Some Trapped Lacking Snow Plows, Food or Health Care, Indigenous Are Suffering From Government Shutdown

Policy

Andrew Harrer / Bloomberg Creative Photos / Getty Images

Tribal communities across the country are disproportionally reeling from the effects of the
partial government shutdown, now in its 21st day.

As detailed in a sobering report from The New York Times, the Chippewa in Michigan are losing $100,000 a day to fund crucial health care programs, food pantries and employees’ salaries; Snow-covered roads in Navajo Nation in New Mexico, Arizona and Utah remain unplowed because federal maintenance has suspended, trapping many people in their freezing homes; Police officers on the Bois Forte Indian Reservation in Minnesota are being forced to work without pay.

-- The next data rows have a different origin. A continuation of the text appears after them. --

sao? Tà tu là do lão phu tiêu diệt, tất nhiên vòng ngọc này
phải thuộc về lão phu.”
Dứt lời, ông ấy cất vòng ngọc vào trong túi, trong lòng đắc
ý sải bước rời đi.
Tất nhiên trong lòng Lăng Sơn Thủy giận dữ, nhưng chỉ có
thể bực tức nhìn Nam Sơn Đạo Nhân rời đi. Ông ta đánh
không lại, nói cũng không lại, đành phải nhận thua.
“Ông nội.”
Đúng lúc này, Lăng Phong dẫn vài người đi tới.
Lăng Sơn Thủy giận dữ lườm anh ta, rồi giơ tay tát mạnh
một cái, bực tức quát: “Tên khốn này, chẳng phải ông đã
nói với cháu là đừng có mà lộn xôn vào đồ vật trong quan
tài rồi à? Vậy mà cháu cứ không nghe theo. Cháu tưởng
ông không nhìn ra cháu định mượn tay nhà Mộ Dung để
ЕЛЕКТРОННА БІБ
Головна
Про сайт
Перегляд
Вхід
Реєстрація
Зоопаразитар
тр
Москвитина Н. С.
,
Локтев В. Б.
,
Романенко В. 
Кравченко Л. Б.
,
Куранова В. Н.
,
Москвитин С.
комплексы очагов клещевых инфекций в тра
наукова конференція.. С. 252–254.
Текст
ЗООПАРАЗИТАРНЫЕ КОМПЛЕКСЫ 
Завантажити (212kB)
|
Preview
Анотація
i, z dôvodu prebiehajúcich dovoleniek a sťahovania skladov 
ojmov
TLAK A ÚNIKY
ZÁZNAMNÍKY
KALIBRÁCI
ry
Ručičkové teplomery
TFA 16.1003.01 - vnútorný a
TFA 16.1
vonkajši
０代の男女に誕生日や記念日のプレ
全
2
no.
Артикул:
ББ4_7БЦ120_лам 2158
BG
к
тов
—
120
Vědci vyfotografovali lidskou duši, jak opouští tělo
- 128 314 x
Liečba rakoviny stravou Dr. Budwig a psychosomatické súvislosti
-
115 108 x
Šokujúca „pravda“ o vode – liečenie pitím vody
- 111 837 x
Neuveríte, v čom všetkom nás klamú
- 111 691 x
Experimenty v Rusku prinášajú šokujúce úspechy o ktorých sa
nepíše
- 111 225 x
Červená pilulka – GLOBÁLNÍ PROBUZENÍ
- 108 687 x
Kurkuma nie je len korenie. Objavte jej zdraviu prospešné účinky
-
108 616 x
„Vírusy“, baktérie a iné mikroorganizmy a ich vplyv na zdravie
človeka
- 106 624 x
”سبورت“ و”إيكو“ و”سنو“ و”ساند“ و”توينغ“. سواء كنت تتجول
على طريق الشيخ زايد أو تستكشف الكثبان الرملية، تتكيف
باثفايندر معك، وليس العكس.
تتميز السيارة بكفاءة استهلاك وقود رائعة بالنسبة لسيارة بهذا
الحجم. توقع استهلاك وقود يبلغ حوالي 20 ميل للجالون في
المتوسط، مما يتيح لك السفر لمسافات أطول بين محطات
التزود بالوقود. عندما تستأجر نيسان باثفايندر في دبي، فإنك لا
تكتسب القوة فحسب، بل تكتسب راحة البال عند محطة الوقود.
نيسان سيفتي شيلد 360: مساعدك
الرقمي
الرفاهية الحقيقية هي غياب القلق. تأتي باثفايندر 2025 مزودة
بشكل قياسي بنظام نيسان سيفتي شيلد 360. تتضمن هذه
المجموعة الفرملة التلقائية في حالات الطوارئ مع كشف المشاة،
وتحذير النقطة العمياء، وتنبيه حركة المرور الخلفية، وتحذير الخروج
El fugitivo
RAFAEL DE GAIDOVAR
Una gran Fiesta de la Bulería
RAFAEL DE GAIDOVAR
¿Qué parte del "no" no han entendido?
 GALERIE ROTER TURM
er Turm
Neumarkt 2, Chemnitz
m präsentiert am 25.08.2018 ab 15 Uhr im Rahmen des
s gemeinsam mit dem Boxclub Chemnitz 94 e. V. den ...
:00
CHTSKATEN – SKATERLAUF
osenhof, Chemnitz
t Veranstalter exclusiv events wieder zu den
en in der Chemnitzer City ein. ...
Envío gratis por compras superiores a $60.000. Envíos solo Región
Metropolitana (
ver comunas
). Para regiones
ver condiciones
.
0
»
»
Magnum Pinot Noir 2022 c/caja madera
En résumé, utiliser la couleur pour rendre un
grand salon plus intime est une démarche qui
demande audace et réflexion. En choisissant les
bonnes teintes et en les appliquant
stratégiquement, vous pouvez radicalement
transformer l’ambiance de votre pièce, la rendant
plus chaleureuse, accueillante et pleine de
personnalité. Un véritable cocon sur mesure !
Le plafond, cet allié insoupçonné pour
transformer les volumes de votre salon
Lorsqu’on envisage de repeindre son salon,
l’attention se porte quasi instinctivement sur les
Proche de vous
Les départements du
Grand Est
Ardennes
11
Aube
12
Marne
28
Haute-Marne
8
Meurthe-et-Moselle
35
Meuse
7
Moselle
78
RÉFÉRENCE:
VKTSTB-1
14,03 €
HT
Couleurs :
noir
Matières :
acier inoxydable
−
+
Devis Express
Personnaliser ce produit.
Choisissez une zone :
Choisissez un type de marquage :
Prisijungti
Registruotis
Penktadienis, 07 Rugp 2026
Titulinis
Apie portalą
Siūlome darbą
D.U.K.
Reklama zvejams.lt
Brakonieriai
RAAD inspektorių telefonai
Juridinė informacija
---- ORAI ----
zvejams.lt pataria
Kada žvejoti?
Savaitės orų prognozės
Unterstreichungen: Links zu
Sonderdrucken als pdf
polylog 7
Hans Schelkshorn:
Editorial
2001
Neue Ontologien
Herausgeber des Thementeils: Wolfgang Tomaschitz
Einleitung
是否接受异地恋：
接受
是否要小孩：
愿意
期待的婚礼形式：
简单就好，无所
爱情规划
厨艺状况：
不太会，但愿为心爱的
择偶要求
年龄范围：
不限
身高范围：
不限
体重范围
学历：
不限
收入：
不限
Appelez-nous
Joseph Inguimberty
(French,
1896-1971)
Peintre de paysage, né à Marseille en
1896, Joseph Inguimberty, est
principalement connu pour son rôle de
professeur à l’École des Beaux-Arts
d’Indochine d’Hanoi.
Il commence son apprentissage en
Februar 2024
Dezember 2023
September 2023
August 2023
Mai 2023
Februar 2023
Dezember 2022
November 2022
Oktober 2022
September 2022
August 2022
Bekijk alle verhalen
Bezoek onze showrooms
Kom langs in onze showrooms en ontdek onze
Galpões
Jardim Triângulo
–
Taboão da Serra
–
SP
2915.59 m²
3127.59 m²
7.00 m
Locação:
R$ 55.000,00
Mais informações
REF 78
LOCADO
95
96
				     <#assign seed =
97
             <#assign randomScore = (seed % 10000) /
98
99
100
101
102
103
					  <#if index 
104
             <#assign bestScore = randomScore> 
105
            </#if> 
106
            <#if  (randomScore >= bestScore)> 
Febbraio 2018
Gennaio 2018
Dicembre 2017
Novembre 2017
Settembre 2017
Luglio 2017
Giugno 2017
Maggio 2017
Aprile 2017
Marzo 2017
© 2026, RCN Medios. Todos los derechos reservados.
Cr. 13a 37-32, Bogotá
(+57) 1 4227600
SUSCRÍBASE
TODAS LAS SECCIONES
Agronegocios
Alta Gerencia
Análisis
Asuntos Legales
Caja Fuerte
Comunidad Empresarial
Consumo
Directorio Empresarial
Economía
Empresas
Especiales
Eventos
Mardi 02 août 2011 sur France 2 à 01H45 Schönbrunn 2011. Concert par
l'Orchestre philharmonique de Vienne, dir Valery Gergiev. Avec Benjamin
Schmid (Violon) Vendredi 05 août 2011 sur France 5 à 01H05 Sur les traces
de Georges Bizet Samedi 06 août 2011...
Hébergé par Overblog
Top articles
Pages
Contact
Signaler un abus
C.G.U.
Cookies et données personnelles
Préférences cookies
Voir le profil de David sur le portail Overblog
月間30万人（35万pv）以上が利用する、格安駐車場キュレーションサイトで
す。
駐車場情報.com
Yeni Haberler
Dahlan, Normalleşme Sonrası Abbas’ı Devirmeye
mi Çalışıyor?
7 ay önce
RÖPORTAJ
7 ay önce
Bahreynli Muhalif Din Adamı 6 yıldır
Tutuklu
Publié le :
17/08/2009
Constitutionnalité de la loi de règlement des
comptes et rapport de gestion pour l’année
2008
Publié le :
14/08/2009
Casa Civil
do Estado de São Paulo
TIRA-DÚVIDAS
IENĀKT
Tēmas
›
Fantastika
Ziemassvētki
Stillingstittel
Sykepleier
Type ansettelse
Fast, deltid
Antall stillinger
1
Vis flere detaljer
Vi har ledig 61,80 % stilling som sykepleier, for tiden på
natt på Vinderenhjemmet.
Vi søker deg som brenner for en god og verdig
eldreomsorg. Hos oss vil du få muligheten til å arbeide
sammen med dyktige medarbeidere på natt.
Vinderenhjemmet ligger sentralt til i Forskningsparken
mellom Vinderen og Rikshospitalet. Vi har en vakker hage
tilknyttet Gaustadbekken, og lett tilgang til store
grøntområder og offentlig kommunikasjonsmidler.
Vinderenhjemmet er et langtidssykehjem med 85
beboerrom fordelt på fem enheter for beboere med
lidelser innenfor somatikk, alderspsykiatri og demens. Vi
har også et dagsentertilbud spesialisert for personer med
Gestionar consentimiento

In Idaho, the Shoshone Bannock Tribes have decreased hours of its staff and suspended services each day since the shutdown, according to
local news station KIFI/KIDK.

Many tribes rely on federal money that has now dried up due to the ongoing government impasse, which will be the longest in U.S. history this weekend.

This shutdown is all the more egregious to Indigenous peoples as treaty negotiations from generations ago secured government funding for services like health care, education and economic development in exchange for land.

“The federal government owes us this: We prepaid with millions of acres of land,” Aaron Payment, the chairman of the Sault Marie Tribe of Chippewa Indians told The Times. “We don’t have the right to take back that land, so we expect the federal government to fulfill its treaty and trust responsibility.”

The shutdown has inhibited access to basic medical services, endangering the elderly, veterans and children, Navajo Nation president Russell Begaye said in a video by Bloomberg’s TicToc.

“It is another example of the government breaking its promises and breaking the treaty that we signed in 1868,” he added.

Senator Kamala Harris of California tweeted, “It is absolutely shameful how Native Americans are being disproportionately affected by the government shutdown.”

For now, these communities are paying for these services with their own funds without knowing if they will be reimbursed, The Times reported.

Tribes working during the shutdown will not get paid back until the Congress passes a spending bill, according to the Navajo-Hopi Observer.

Democratic Senator Tom Udall of New Mexico, a ranking member of the Senate Appropriations Subcommittee, is calling on an end to the shutdown, which has drastically impacted his state, especially for tribe members.

“In New Mexico roughly 5,800 federal workers are either furloughed or working without pay. These aren’t just numbers, these are real people. Real people wondering how they will make their mortgage payments or feed their families,” he said this week, according to
KRQE.

He added that “because furloughed road crews are not clearing snow and ice on reservation roads, one elder has already died because he was unable to make it to dialysis.”